After £430 million, ten years and the recent completion of over 80 percent of its long-delayed trials, the UK’s Warrior Capability Sustainment Program is no more. The axing of the much-maligned program was announced in the Defence Command Paper released yesterday by the Ministry of Defence.
The Command Paper states that “legacy platforms that have already been extended beyond their planned life” will need to be retired, in order to free up funding for the accelerated procurement of the Boxer Mechanised Infantry Vehicle. As a result, the Warrior Capability Sustainment Program being undertaken by Lockheed-Martin UK has been cancelled, with no operational Warriors to receive any of the upgrades of the program. Warrior, initially known as MCV-80, initially entered service in 1984. The unupgraded Warriors will continue to serve until their expected out of service date “by the middle of this decade”, after which they will be replaced by Boxers.
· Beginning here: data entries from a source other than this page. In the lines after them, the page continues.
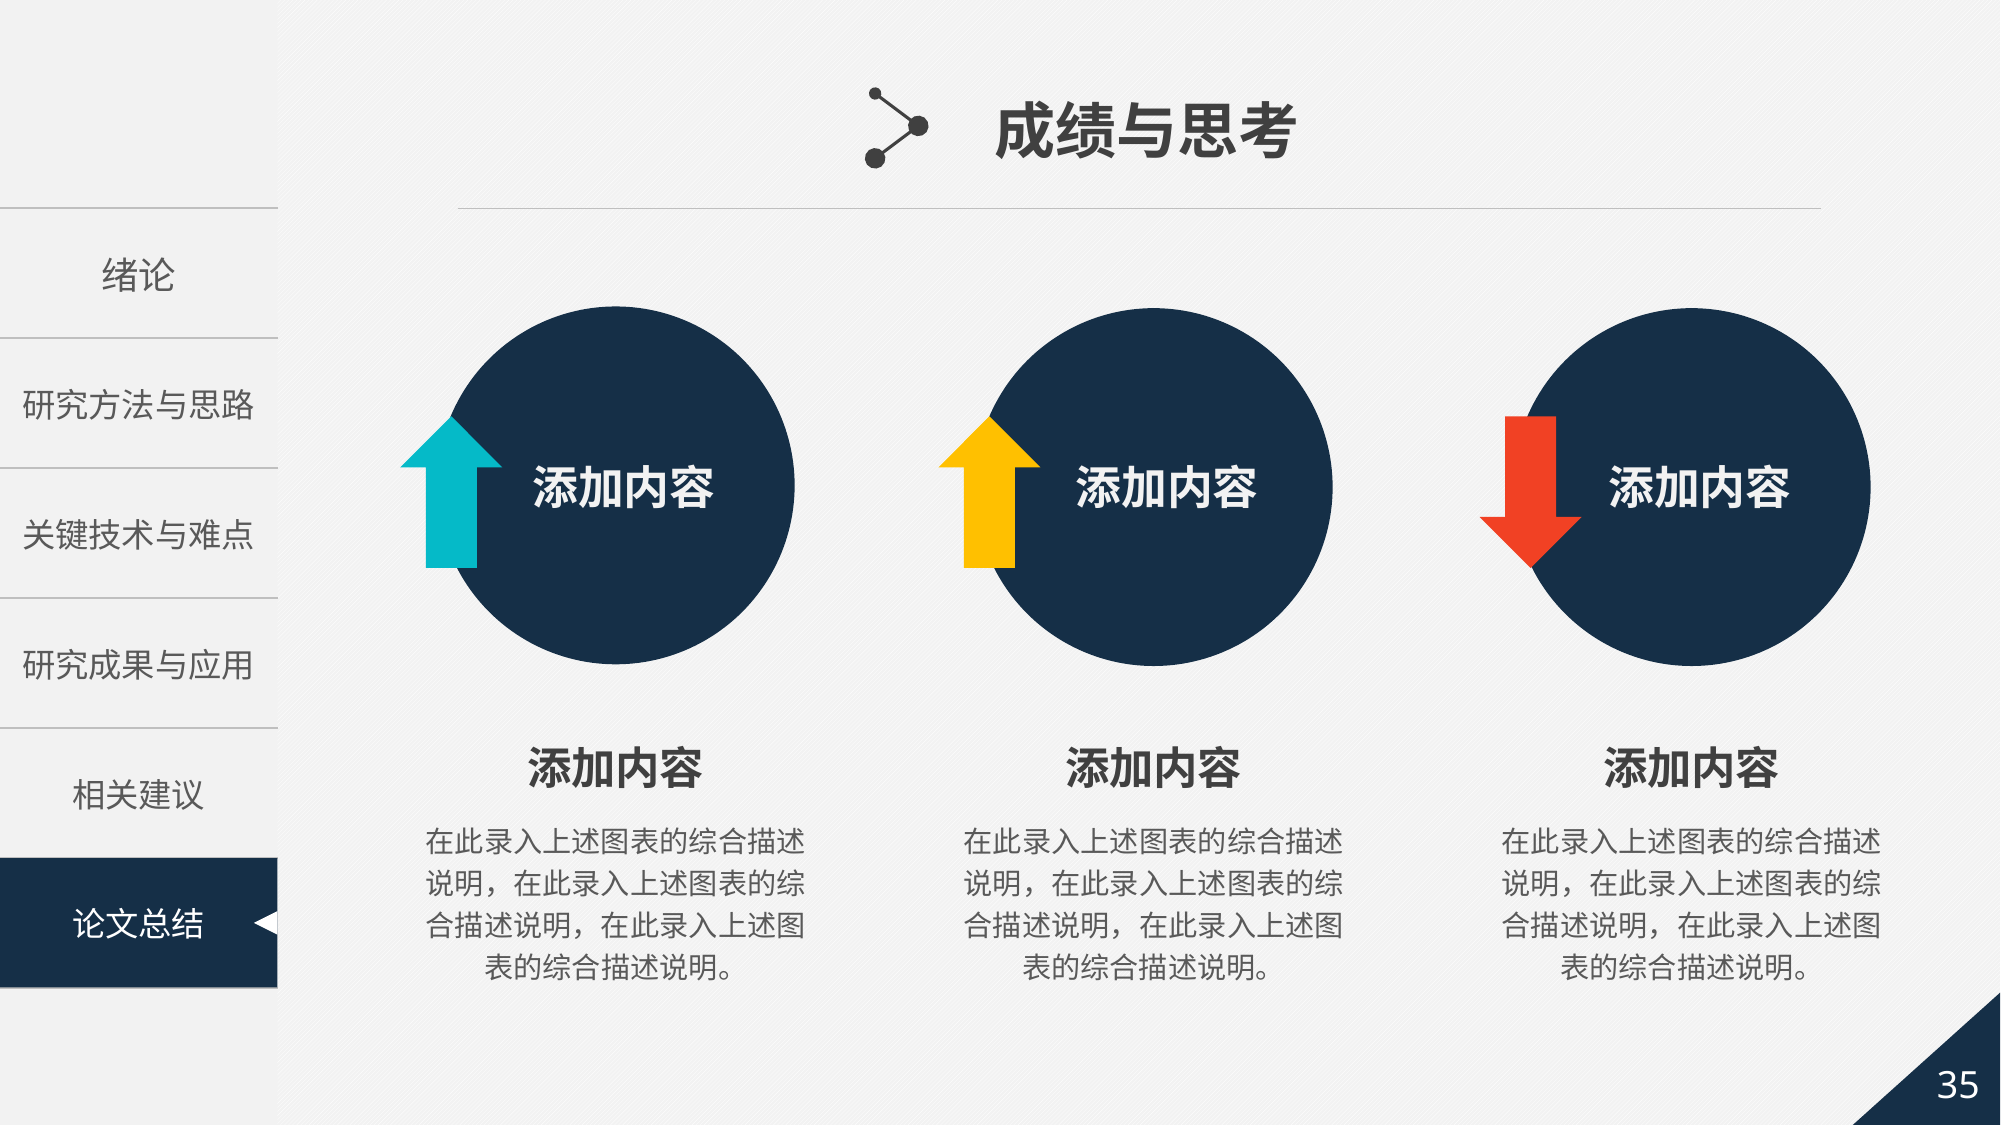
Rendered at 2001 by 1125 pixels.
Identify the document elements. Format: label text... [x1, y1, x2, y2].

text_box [1473, 732, 1911, 986]
text_box [1477, 415, 1585, 570]
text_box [935, 732, 1373, 986]
text_box 成绩与思考 [979, 84, 1315, 173]
text_box [990, 308, 1333, 667]
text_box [875, 93, 919, 159]
text_box [451, 306, 795, 665]
text_box [935, 414, 1043, 569]
text_box [397, 414, 505, 569]
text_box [397, 732, 835, 986]
text_box 添加内容 [1593, 451, 1820, 522]
text_box [1527, 308, 1871, 667]
text_box 添加内容 [517, 451, 744, 522]
text_box 添加内容 [1060, 451, 1287, 522]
As Overt Defense previously reported here, the Warrior Capability Sustainment Program featured a suite of upgrades for the infantry fighting vehicle, most notably a fully stabilized powered turret equipped with the CTAS40 40mm cannon that would replace the unstabilized, three-round-clip-fed RARDEN 30mm cannon currently used by Warrior. However, the 40mm’s lack of maturity would become a major cause of delays for both WCSP and the AJAX program. Other upgrades included a new modular armor system, a new electronic architecture that would improve situational awareness and networking with other friendly units, and new environmental control systems to improve crew comfort.
While Boxer is to replace the Warrior, it is not currently known if there will be any changes to the size of the Boxer order, or if there will be any new Boxer configurations to match or improve on Warrior capabilities. While it has yet to be confirmed whether Boxer will receive cannon armament at some point, the remote weapons stations it will be fitted with are fully power operated and stabilized for firing on the move, neither of which can be said for Warrior’s armament through its expected retirement date.
Of course, with trialing nearly completed, it might be tempting to integrate the WCSP 40mm turret onto Boxer instead, to ensure WCSP doesn’t join the ranks of Nimrod AEW3 and Nimrod MRA4 in the annals of British procurement failures with literally nothing to show for efforts expended, save for a notebook full of “lessons learned”.